Seus municípios limítrofes são Itajubá a norte e nordeste, Wenceslau Braz a sudeste, Campos do Jordão e São Bento do Sapucaí (ambos em São Paulo) a sul, Brasópolis a oeste e Piranguinho a noroeste.

Existem duas hipóteses etimológicas tradicionais para o nome do município, ambas baseadas no termo tupi antigo pirangusu, que significa “vermelho grande” (pirang, “vermelho” + usu, “grande”):

seria uma referência ao rio Piranguçu; seria uma referência a uma pedra vermelha de grande tamanho que existe no município.

O primeiro povo conhecido a habitar o sul de Minas Gerais foi o povo puri, que viria a ser assimilado com o avanço da colonização de origem europeia na região ao longo dos séculos XVIII e XIX.

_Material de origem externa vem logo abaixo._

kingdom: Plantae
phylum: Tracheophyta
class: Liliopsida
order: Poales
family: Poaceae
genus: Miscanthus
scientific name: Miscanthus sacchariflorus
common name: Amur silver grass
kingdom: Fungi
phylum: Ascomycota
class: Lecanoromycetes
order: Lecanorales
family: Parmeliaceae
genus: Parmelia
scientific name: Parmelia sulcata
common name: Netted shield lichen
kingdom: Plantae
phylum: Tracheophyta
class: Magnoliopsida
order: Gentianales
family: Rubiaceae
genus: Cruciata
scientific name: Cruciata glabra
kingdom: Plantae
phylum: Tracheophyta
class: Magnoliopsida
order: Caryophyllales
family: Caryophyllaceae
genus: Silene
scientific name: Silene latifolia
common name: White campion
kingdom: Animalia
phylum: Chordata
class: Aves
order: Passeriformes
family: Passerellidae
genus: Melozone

Por volta de 1834, estabeleceu-se, na região do atual município, Felizardo Ribeiro Cardoso. Nas terras herdadas de seu pai, entre o ribeirão Piranguçu, o ribeirão das Anhumas e o vale São Bernardo, ele dedicou-se à criação de gado e a várias culturas agrícolas, entre elas o fumo, que era a principal cultura do sul de Minas na época. Tudo, movido por mão de obra escrava. Aos poucos, mais posseiros foram chegando na região. Em 1838, foi construída a capela de Santo Antônio, no alto de um morro. No sopé desse morro, viria a crescer a cidade de Piranguçu. Em 1870, Piranguçu foi elevado a distrito de paz. Em 1871, foi elevado a freguesia, separando-se da paróquia de Itajubá. Em 1920, foi instalada a energia elétrica na cidade, fornecida pela usina Luís Dias, no rio Lourenço Velho. Em 1923, o topônimo da cidade foi alterado de “Santo Antônio do Piranguçu” para simplesmente “Piranguçu”. Em 1963, a cidade se emancipou de Itajubá.